Eventually I got married and had kids. I had led a trip back to Haiti since, but life had started for us. We found a great church in Loveland called Northstar and we moved there to be a part of it, and in community. (see, always striving for that). God continued to weave this story as my husband and I went to Mexico with an international, Christian, orphan care organization called Back2Back Ministries. As we served, I took note of the intention, wisdom, and love that went into their approach to serve the local children’s homes. I was actually blown away to find that they had a Hope Program where they provided a foster family home for the children that "aged out" of the orphanage. On top of that, they would pay for their high school and college education. That was crazy awesome to me! I love the breaking of the cycle of poverty. I stayed involved with them after our trip and sponsored a child that I actually got to take bike riding when we were there. This child and I developed a relationship over the years and I found this to be the most unique sponsorship program out there! Meanwhile I just fell in love with this organization all together. The images that stick out in my mind from Mexico are of hope, of children that have a plan and a future, ones that are cared for. By painful contrast, my last trip to Haiti was just after the earthquake, and it was devastating. My heart broke seeing so many wounds, amputations, and buildings crumbled to the ground. A nation that already had so little, now had less. The pictures in my head of that trip are un-paintable. When I heard Back2Back was starting a site in Haiti, I was chomping at the bit to get involved because if they can do there what I saw in Mexico, sign me up!

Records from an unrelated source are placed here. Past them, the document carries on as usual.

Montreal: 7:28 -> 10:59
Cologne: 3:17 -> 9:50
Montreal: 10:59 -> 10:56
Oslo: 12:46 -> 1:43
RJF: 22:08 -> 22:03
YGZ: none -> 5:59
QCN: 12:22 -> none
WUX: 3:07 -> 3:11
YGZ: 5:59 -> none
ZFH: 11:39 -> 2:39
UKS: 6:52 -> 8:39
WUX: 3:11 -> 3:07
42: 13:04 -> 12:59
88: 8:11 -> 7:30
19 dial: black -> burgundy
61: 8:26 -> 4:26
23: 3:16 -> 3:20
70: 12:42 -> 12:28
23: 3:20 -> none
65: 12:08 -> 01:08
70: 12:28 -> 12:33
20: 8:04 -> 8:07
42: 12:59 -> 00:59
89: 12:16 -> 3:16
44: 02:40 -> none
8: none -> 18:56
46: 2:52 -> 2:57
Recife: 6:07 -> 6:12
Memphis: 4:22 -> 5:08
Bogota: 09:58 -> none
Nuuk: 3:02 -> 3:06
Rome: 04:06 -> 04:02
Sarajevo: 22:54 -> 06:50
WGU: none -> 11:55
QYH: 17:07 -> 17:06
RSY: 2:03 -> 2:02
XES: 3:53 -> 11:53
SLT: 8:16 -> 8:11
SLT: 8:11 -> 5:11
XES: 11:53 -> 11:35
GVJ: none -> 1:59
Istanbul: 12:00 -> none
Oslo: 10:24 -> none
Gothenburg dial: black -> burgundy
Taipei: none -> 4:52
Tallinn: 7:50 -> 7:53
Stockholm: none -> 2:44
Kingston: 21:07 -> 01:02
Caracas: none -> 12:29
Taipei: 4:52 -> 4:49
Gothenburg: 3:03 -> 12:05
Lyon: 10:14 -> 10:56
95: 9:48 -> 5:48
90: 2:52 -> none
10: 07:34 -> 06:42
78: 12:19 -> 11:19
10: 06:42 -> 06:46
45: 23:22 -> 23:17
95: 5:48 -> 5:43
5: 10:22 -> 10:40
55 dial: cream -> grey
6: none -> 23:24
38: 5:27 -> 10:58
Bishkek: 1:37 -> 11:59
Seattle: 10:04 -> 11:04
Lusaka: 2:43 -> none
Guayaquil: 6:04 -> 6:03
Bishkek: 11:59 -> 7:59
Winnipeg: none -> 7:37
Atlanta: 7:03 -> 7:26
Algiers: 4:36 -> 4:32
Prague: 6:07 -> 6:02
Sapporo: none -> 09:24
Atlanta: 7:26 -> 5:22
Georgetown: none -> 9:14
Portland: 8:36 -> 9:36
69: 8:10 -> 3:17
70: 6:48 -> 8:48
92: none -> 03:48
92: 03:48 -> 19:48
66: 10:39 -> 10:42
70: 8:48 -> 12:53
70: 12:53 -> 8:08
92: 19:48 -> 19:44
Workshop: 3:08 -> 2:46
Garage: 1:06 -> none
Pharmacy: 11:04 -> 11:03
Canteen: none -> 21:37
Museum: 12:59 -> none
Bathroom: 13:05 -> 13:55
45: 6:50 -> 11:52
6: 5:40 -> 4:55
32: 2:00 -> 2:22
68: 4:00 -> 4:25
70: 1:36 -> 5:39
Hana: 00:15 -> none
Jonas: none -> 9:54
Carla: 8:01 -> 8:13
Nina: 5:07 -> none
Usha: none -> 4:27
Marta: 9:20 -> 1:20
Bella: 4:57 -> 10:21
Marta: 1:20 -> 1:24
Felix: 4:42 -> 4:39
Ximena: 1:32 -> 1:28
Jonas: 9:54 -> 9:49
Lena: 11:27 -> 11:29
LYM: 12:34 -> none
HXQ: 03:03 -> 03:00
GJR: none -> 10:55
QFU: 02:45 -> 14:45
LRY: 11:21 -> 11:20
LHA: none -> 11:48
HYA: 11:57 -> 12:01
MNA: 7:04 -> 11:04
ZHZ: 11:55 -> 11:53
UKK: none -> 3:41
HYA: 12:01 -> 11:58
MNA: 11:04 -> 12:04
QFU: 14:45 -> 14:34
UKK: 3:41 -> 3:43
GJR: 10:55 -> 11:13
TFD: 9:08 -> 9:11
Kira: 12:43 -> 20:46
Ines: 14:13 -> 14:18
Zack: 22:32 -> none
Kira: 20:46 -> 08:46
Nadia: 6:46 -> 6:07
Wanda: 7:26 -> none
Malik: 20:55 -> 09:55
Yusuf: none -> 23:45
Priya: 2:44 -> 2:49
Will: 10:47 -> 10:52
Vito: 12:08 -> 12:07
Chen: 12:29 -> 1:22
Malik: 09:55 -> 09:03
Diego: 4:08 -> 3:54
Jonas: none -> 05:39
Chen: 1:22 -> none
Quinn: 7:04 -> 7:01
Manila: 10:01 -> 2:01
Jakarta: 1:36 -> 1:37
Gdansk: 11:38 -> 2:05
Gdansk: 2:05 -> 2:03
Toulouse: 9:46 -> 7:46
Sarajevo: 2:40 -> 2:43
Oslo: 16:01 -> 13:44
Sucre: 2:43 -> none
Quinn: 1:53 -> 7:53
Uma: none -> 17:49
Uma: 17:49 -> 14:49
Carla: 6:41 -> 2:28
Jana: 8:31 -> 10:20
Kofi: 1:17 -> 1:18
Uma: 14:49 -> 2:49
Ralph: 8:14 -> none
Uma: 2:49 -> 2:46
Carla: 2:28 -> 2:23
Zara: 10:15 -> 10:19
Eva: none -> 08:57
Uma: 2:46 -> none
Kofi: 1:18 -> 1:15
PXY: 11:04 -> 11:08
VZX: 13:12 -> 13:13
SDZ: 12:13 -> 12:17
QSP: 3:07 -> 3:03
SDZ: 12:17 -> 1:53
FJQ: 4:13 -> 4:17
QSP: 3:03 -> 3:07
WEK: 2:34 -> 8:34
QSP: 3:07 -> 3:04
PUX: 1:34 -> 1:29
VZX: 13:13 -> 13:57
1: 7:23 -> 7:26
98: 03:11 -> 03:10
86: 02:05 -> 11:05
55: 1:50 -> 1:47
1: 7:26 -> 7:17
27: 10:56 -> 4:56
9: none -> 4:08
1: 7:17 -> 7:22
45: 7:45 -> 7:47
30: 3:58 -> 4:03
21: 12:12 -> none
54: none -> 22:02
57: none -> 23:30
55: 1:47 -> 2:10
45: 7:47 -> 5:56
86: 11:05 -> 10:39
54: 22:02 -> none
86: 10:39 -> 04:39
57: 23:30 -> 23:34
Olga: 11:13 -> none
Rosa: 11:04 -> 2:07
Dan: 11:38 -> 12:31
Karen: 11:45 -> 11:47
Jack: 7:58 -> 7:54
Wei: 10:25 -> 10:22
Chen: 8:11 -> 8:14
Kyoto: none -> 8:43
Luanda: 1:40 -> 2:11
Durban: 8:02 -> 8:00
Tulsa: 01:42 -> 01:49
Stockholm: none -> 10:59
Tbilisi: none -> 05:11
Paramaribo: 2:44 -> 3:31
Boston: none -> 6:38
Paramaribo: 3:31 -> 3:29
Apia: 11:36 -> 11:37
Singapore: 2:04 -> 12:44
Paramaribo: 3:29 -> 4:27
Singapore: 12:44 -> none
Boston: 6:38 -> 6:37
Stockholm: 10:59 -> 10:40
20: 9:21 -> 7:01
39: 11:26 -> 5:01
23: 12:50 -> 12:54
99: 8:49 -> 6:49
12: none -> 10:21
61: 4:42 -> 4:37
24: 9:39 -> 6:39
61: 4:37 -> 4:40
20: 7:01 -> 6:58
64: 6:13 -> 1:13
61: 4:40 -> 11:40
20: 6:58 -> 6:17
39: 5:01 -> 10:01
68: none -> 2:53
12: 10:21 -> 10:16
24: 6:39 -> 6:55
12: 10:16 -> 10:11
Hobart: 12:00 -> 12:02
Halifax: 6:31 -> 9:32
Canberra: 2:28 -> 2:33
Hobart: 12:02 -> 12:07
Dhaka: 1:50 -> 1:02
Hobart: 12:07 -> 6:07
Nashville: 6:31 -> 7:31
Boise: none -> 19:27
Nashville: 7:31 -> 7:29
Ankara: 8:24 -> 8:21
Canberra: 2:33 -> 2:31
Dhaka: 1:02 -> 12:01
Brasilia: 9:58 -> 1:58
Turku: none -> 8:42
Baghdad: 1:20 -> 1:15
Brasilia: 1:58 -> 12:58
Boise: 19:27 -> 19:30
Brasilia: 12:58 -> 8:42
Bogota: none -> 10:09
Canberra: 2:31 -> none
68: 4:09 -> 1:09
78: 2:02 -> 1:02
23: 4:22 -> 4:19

So here I am. A few years later and all of a sudden I'm on staff as their Haiti Coordinator. I just wanted to share this with you because maybe not all of you know why I have so many Back2Back posts on my facebook account now! And truthfully, it's a story that amazes me when I think about it. And, the cool thing is that's just the beginning! I have been on staff since January now, doing my best to learn as much as I can and use what God's given me to help build up this site and meet the needs of the orphanages we are serving. I have found there is so much for me to learn, so much for me to strengthen, so much for me to be patient about and at the same time I've never felt so free and filled up! I can be who I was created to be and functioning in that daily is so refreshing. I am blessed beyond measure to work with people who feel the same way I do. Who are all wired different but have the same heart and love for orphans in other countries. I can't believe I get to work with them, to be honest. I am finding that in my adventures with Haiti and at the office, I am beginning to have a back log of stories in my head of what I see happening that I don't want to keep to myself. I want to share it with you, in hopes it would encourage, inform, or enlighten in some way. I realized that when you allow yourself to be used for the Lord, whether it's your idea or His, if you say Yes...you end up being a part of and witnessing a whole slew of cool stories. I wonder if this happens especially in orphan care. He seems to be going to bat for them a lot, I am pretty sure He's wanting them to feel loved and important and worthy of being a part of His story. So as I bear witness, I will share. Thanks for reading...thus starts a blog of a new endeavor...I hope I can keep up!